WHAT NEEDS TO BE DONE.
A single number is the answer: the count of lines in the records that hold the word "Page".
*** DATASET EXTRACT Section Begins ***
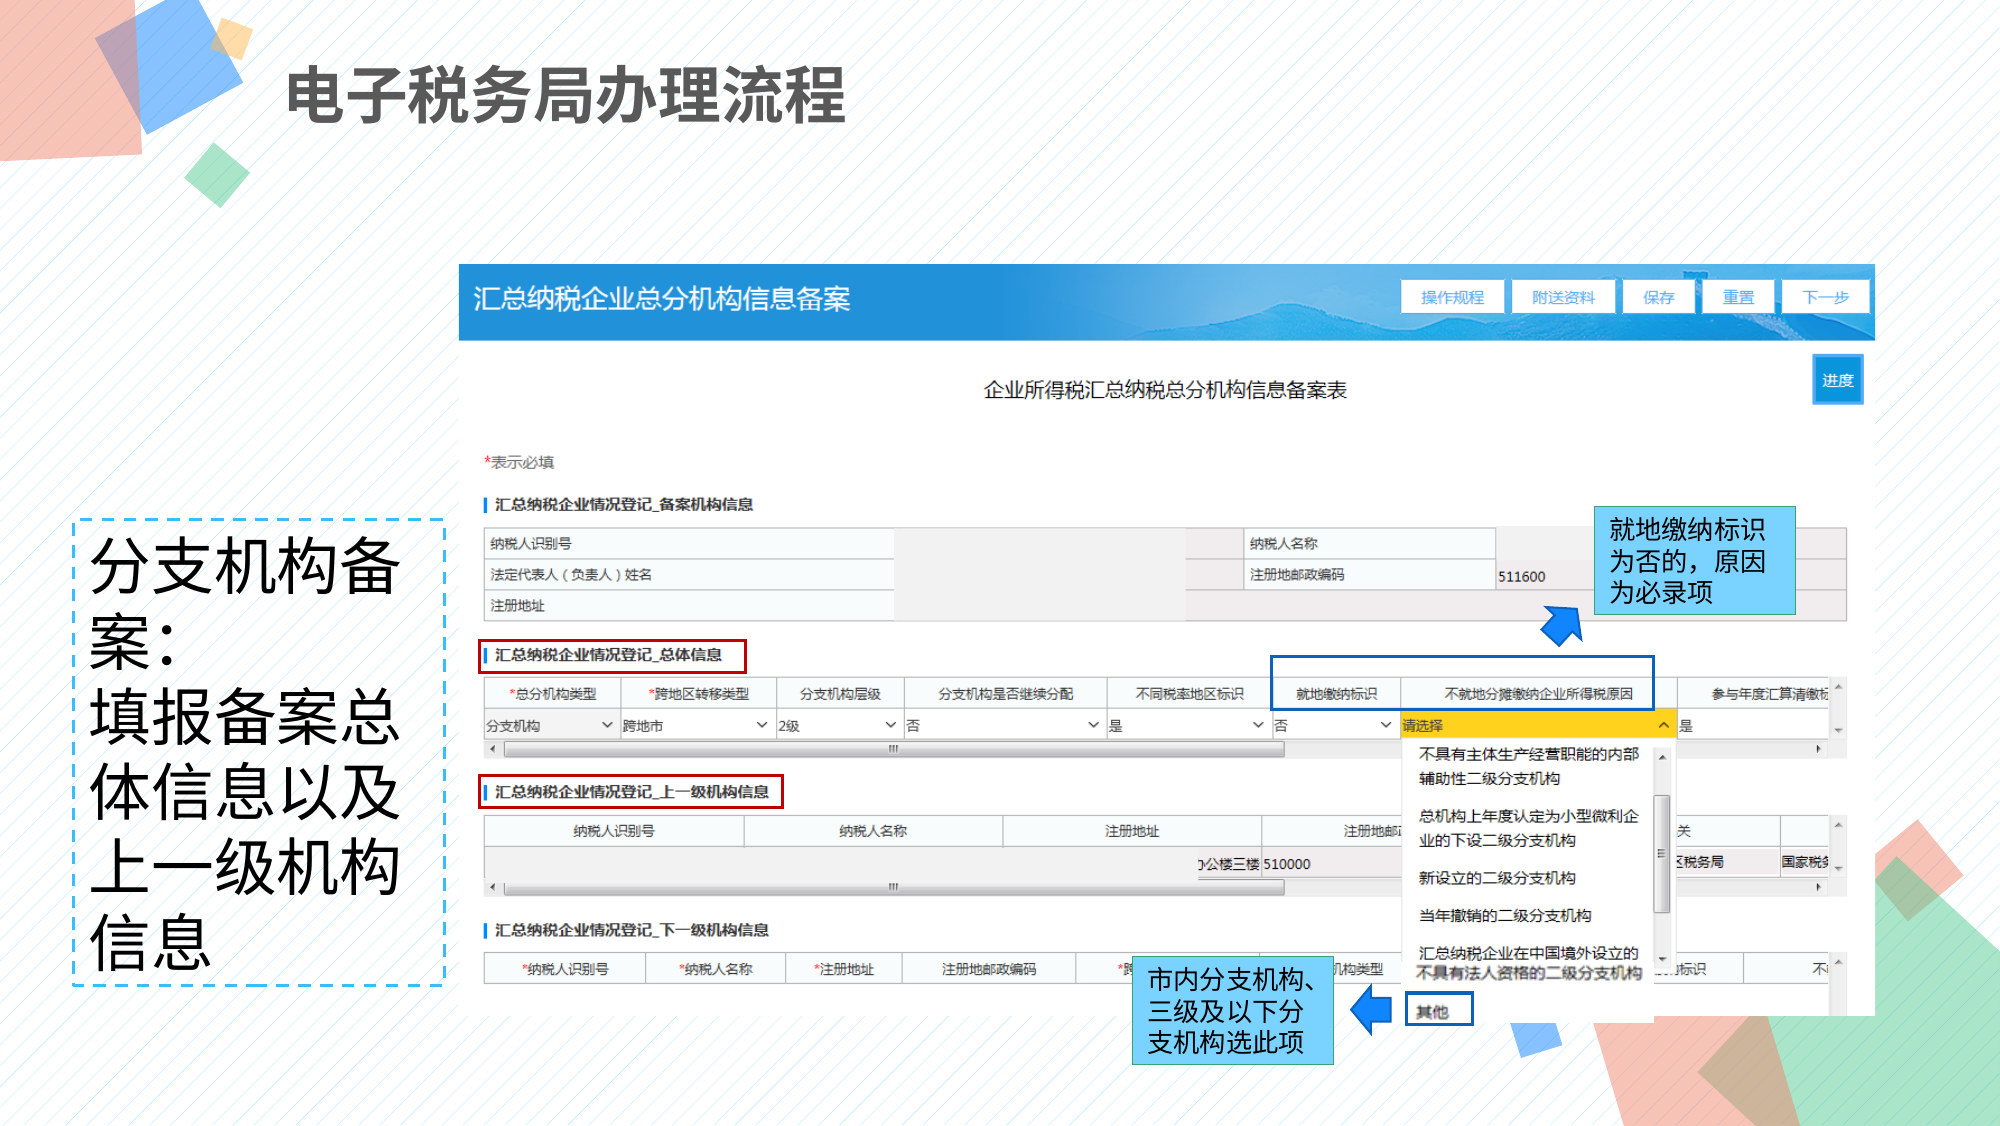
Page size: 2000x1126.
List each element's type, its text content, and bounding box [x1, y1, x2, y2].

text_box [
*** DATASET EXTRACT Section Ends ***
*** DATASET EXTRACT Section Begins ***
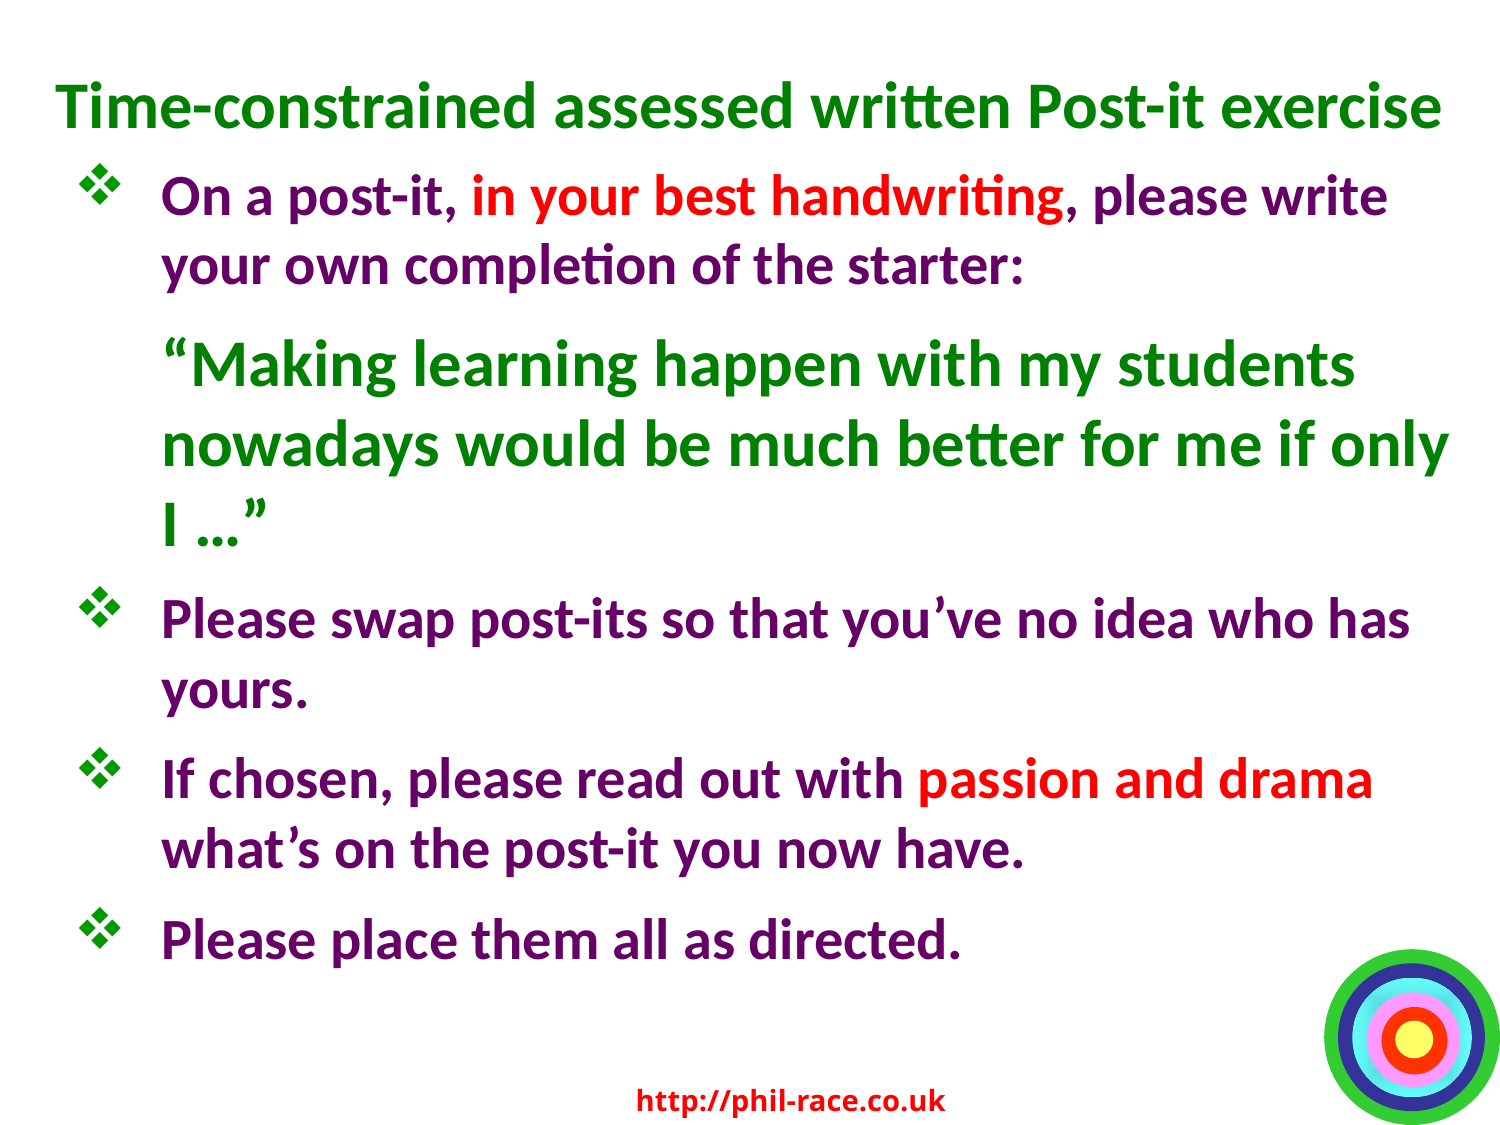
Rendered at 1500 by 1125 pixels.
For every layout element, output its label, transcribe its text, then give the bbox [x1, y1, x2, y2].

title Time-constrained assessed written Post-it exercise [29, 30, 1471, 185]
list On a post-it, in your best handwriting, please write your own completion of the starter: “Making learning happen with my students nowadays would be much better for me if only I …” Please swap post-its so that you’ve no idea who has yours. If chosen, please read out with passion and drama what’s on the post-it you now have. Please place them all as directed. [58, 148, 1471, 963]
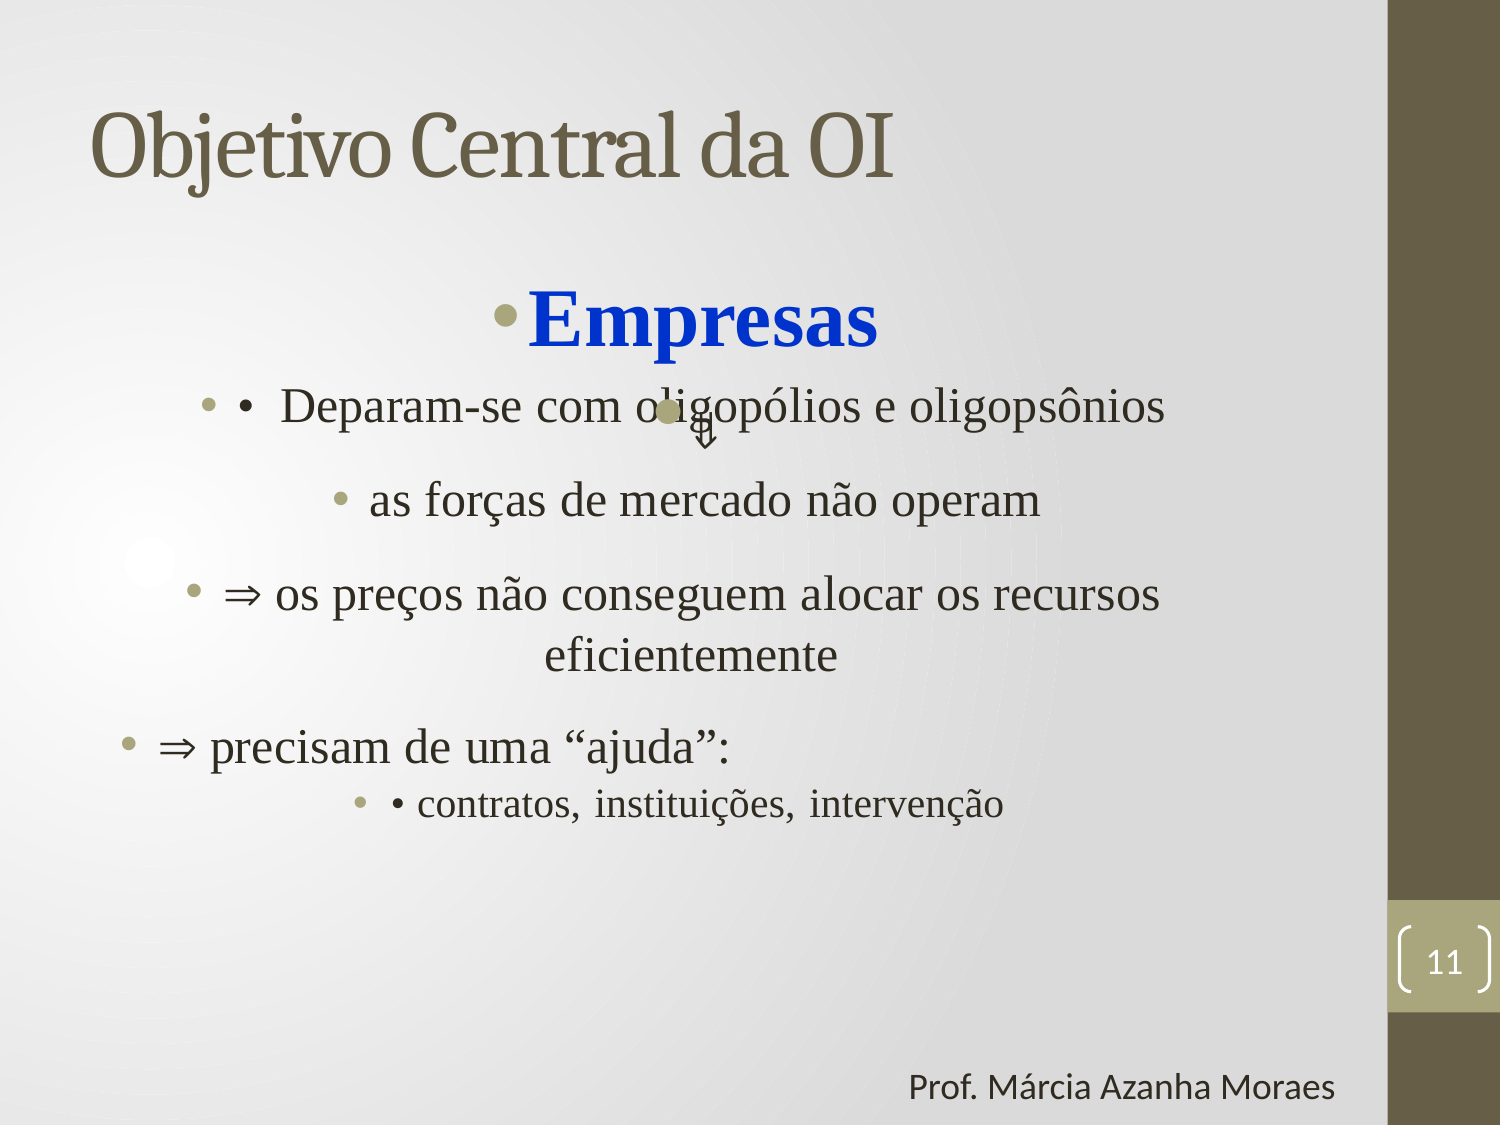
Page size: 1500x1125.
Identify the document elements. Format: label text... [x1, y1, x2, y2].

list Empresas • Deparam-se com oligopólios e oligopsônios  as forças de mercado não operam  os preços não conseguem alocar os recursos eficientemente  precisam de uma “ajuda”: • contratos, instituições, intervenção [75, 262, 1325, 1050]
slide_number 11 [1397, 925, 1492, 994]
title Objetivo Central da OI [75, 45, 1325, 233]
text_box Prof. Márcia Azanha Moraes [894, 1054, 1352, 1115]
*** DATASET EXTRACT Section Ends ***
*** DATASET EXTRACT Section Begins ***
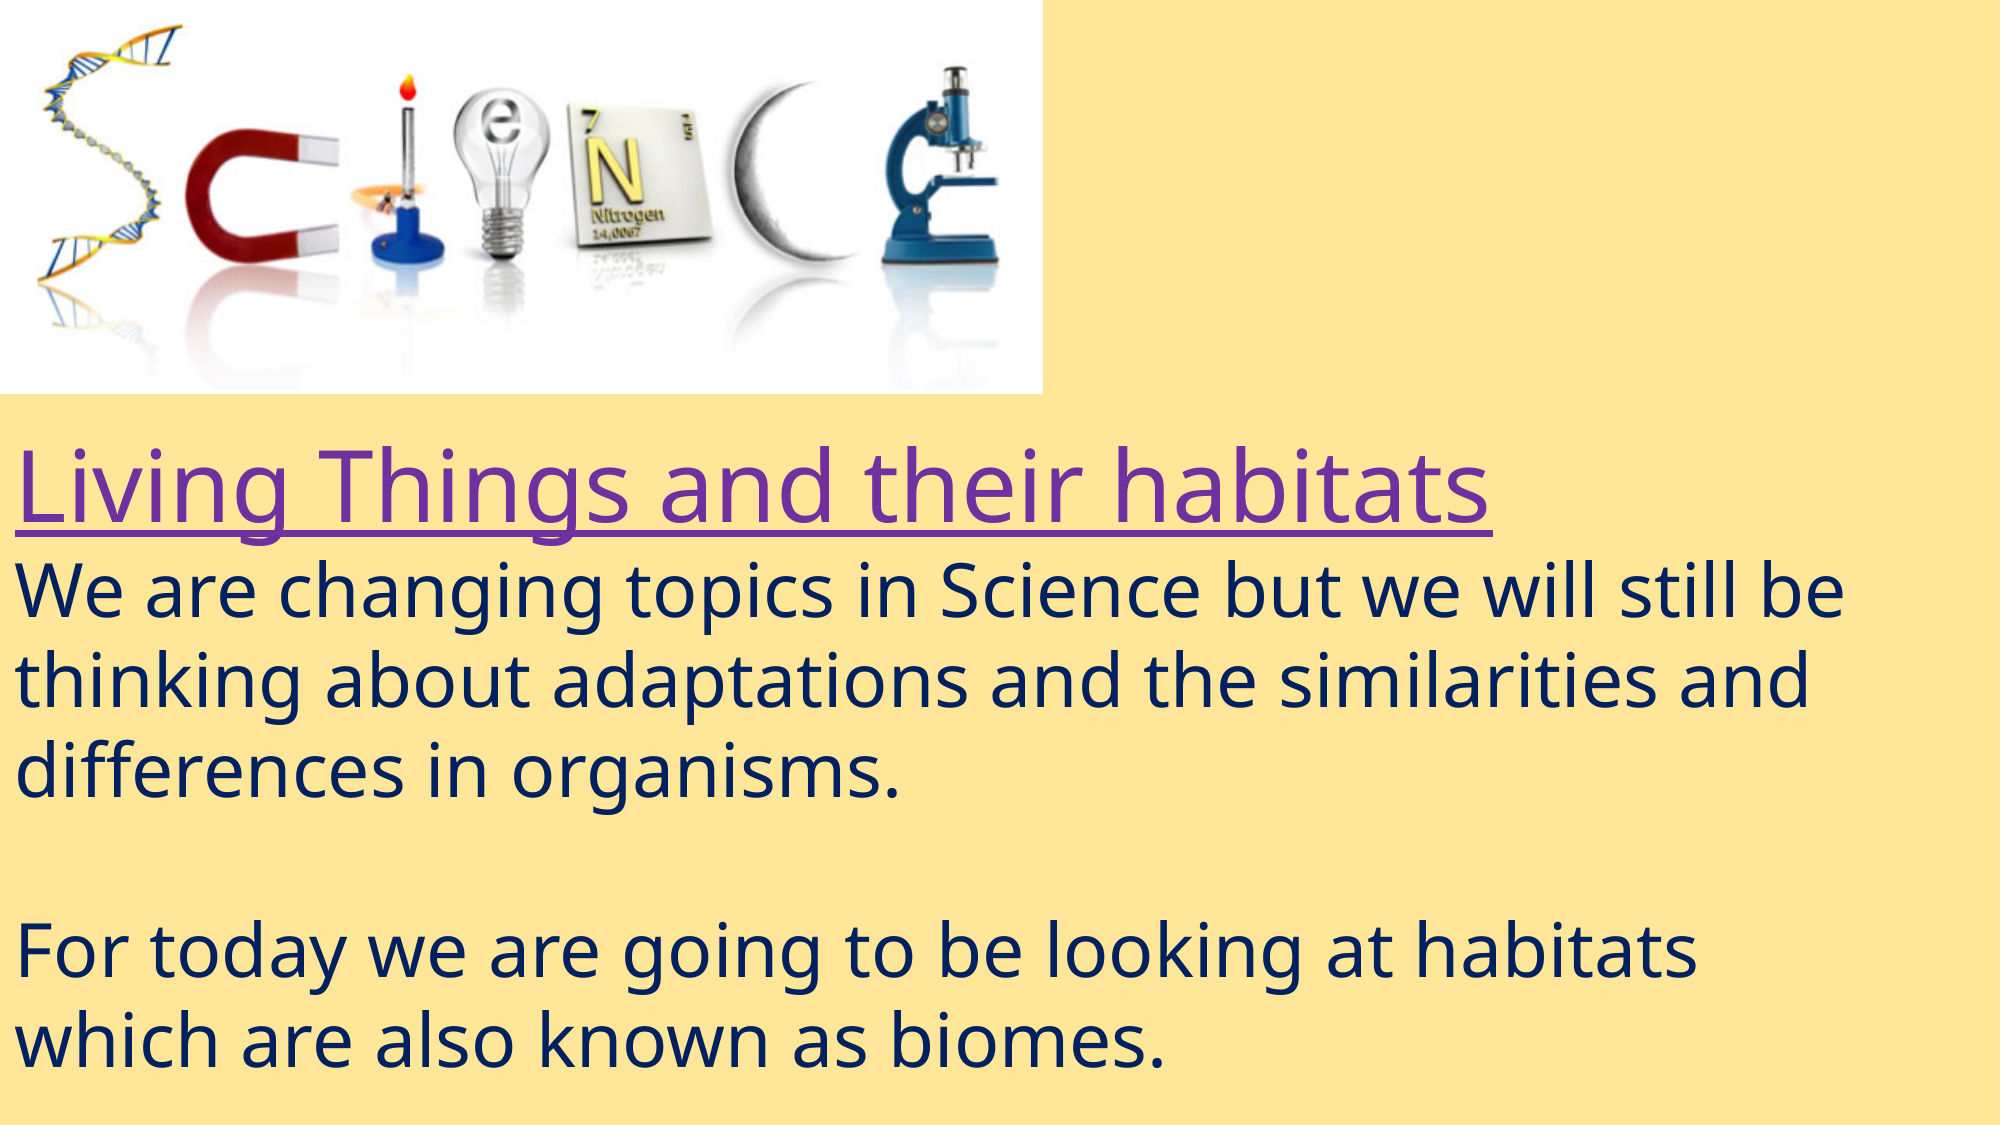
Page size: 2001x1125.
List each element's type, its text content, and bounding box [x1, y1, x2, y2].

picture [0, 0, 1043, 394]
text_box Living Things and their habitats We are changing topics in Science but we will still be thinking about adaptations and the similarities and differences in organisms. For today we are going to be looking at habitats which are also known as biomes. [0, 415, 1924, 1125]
*** DATASET EXTRACT Section Ends ***
ANSWER TO THIS PROBLEM.
3